Monday, October 20, 2008

Round-Up October 20


  1. BC Public Service ranks in the Top 50 employeers in BC (ranked # 4)
  2. Here are the top 100 rankings nationally, all we are saying is have a look.
  3. Hard financial times could mean a freeze on public service hiring.

Other Publications

I came across this interesting read from the OECD: Cultural Change in Government: Promoting a High-Performance Culture.

Here is are a couple of excerpts worth sharing:

(Intro): No organization can remain the same without loosing relevancy in a changing society. Governments are now part of a global movement that has been described by many (Barzelay, 2001; Hood, 2000; Kim and Moon, 2002) as an era of new public management (NPM). Public cynicism and frustration with government have led to many policy developments to provide catalysts for high performance organizations. The current challenge is not to determine whether to change but how to change to increase organizational effectiveness and global competitiveness. In order to respond to such challenges, many organizations attempt to carry out various organizational initiatives. Without an alteration of the fundamental values and expectations of organizations of individuals change remains superficial and short-term in duration. Failed attempts to change often produce cynicism, frustration, loss of trust, and deterioration of morale amongst organization members.

(Culture Change): Human organizations build up tremendous inertia over time, and it takes tremendous initiative and determination to budge them. It takes large amounts of energy for people to shift beliefs, habits, thinking, and rationale away from how things have always been done. Such changes require a long-term commitment and sustained application of time and energy from leadership and the organization (Fitzgerald, 1988). It is also critical that the cultural-change processes are viewed as ongoing, not as a project with an end. Senior leaders should be directly supported by a personal executive coach for at least the first few years of the change process so that they can sustain the commitment and effectiveness in role modelling the new cultural behaviors. It is important to point out that if the leaders do not change, culture will not change (Crane, 2002: 205).

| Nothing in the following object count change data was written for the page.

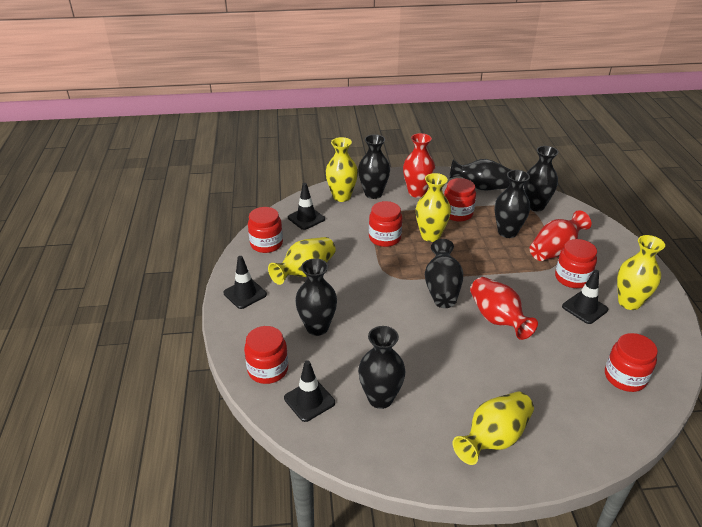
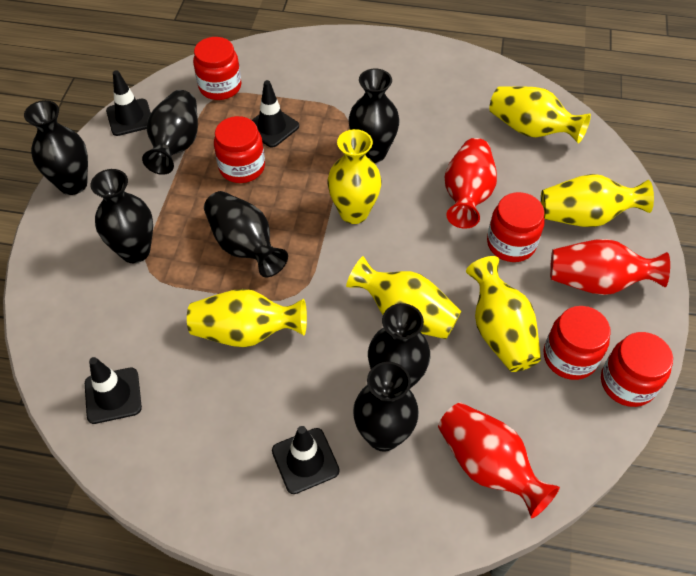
red jar: 6 -> 5
yellow vase: 5 -> 6

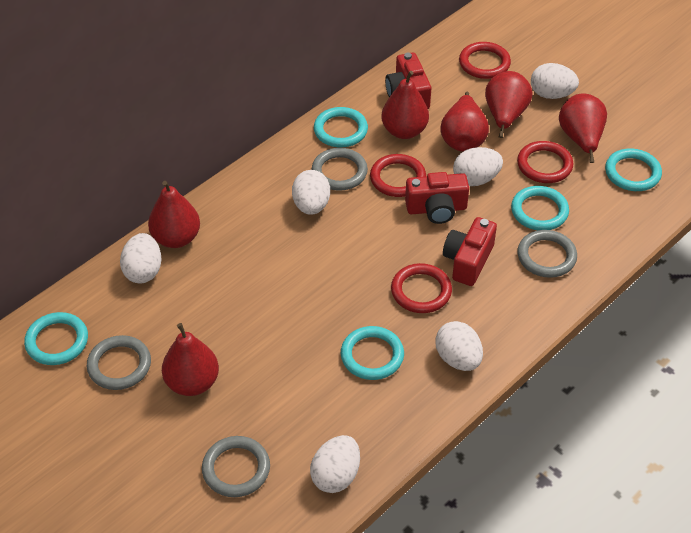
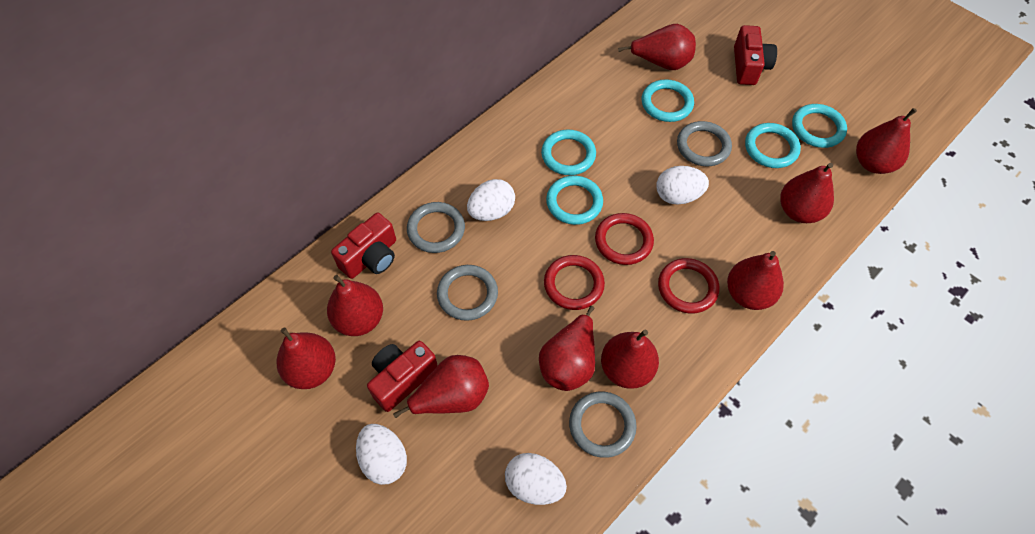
red pear: 6 -> 9
red ring: 4 -> 3
white egg: 6 -> 4

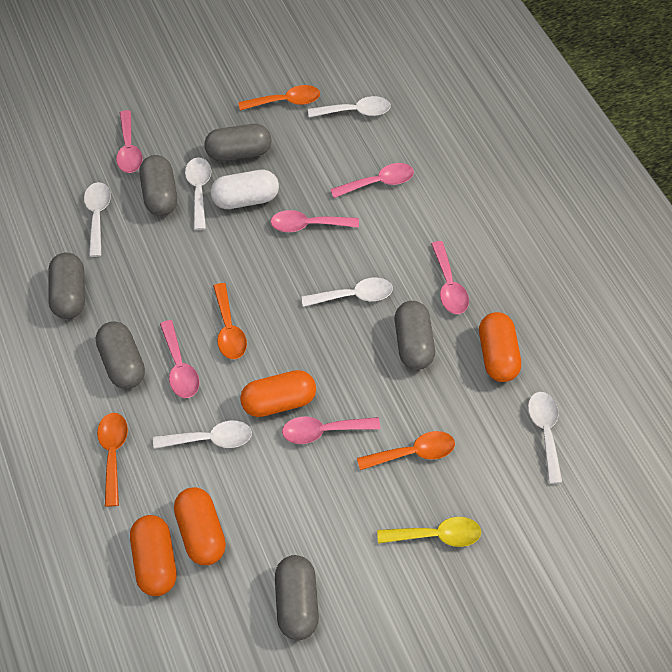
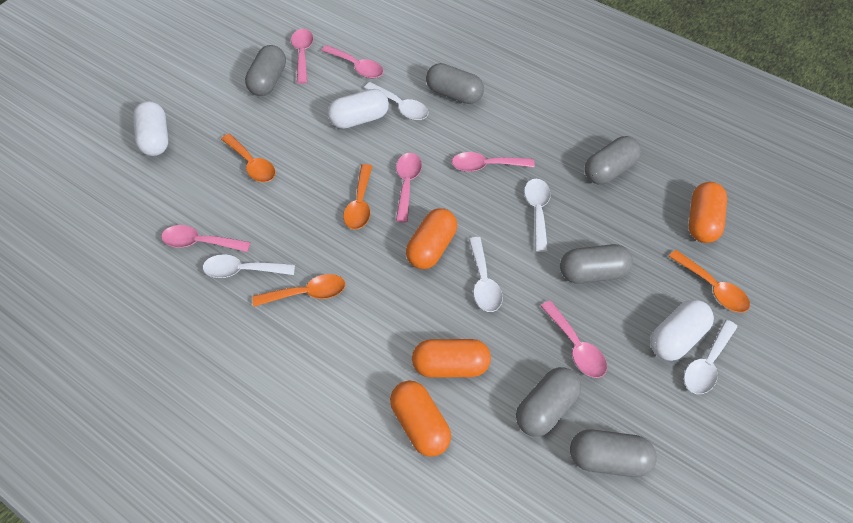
white capsule: 1 -> 3
white spoon: 6 -> 5
yellow spoon: 1 -> 0

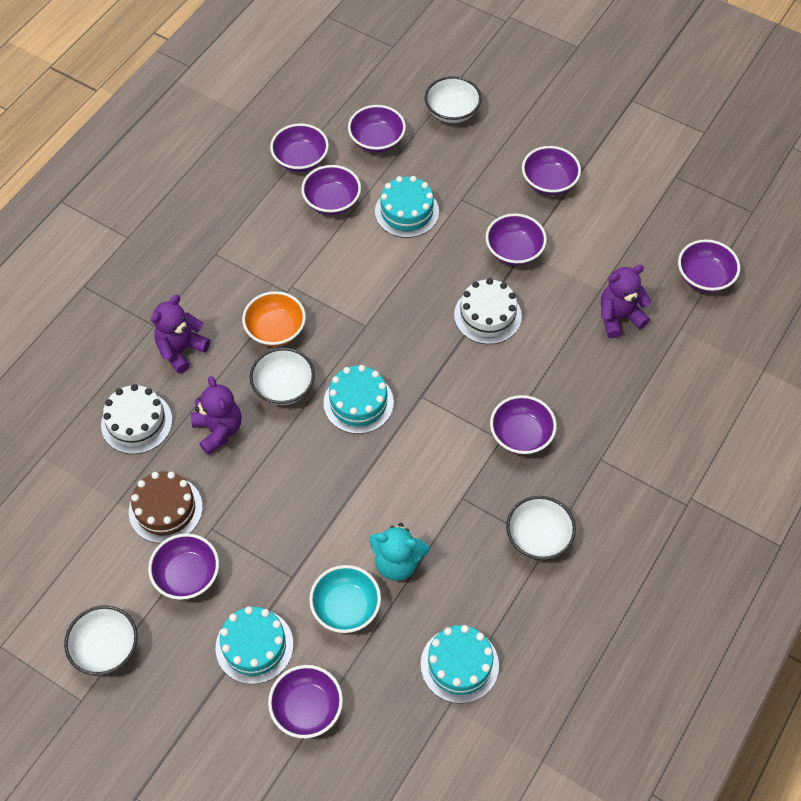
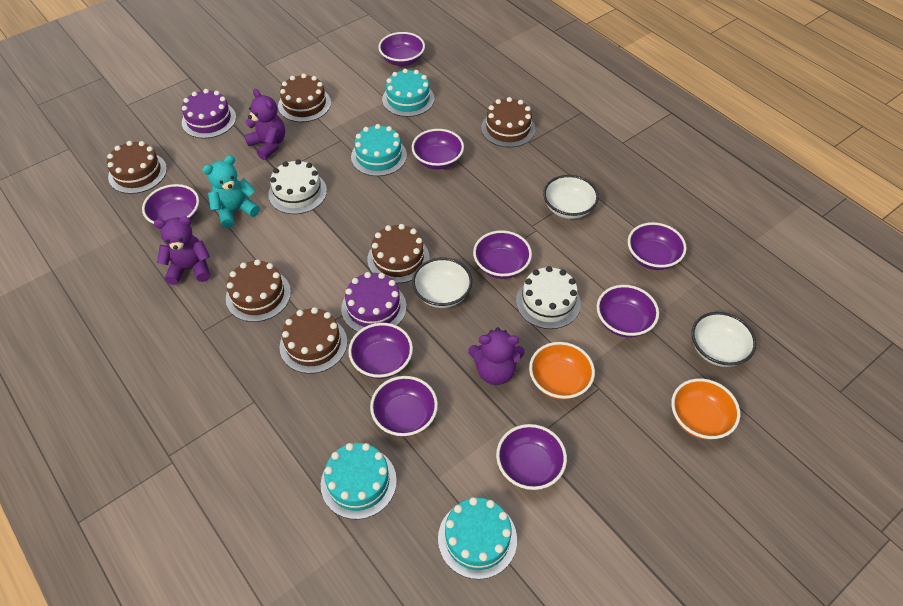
brown cake: 1 -> 6
orange bowl: 1 -> 2
purple cake: 0 -> 2
turquoise bowl: 1 -> 0
white bowl: 4 -> 3

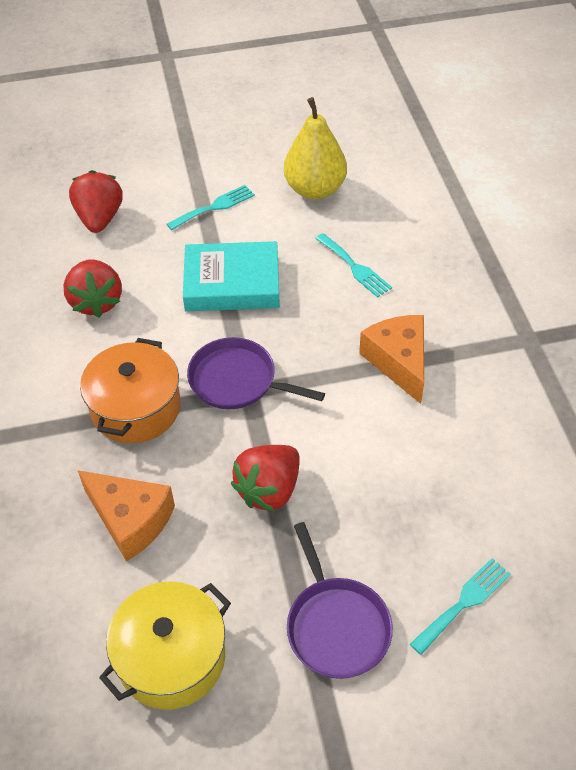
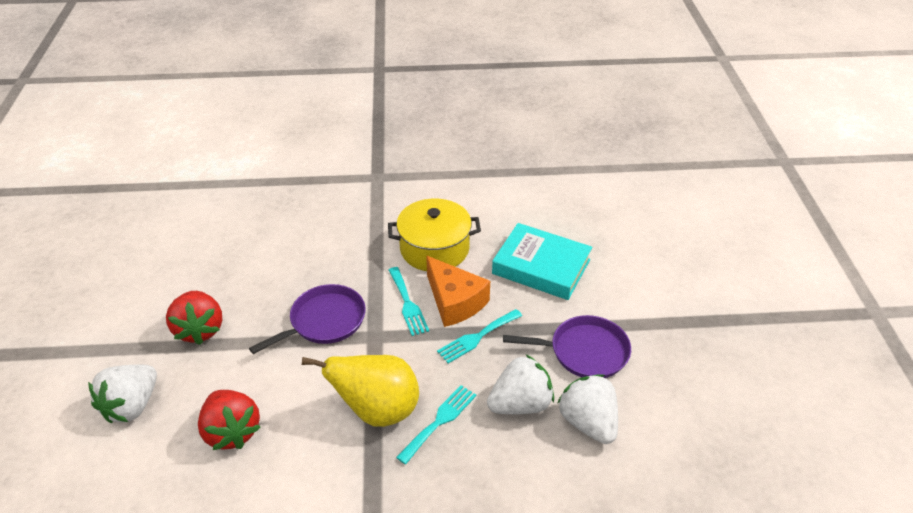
orange cheese: 2 -> 1
orange pot: 1 -> 0
red strawberry: 3 -> 2
white strawberry: 0 -> 3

(Creating a High Performance Culture): High-performance organizations also recognize that all employees-both those involved directly in the mission and mission support help create organizational value and that job processes, tools, and mission support arrangements must be tailored to support mission accomplishment. A dedication to continuous learning and improvement can not only help an agency respond to change but also to anticipate change, create new opportunities and pursue a shared vision that is ambitious. Incentives that are result-oriented, citizen-based and realistic are particularly important in steering the workforce and subject to balanced measures that reveal the multiple dimensions of performance. Incentives should be part of a performance management system under which employee performance expectations are aligned with the agency missionstatement, and in which personal accountability for performance is reinforced by both rewards and consequences.

(Practical Application): ... those who lead government reform should persuade and/or communicate with ordinary government employees for better understanding and broader participation. Without such efforts, the simple delivery of reform measures from the top would be too naïve to succeed. [Enter our Blog]

(Conclusion): Cultural change could happen at different levels ranging from visible to invisible levels. A change in process or policy does not necessarily lead to cultural change. Therefore, it is fair to say that real cultural change requires that the organization's members accept the changed behaviors, beliefs, or assumptions and that the change is sustained over a relatively long period of time.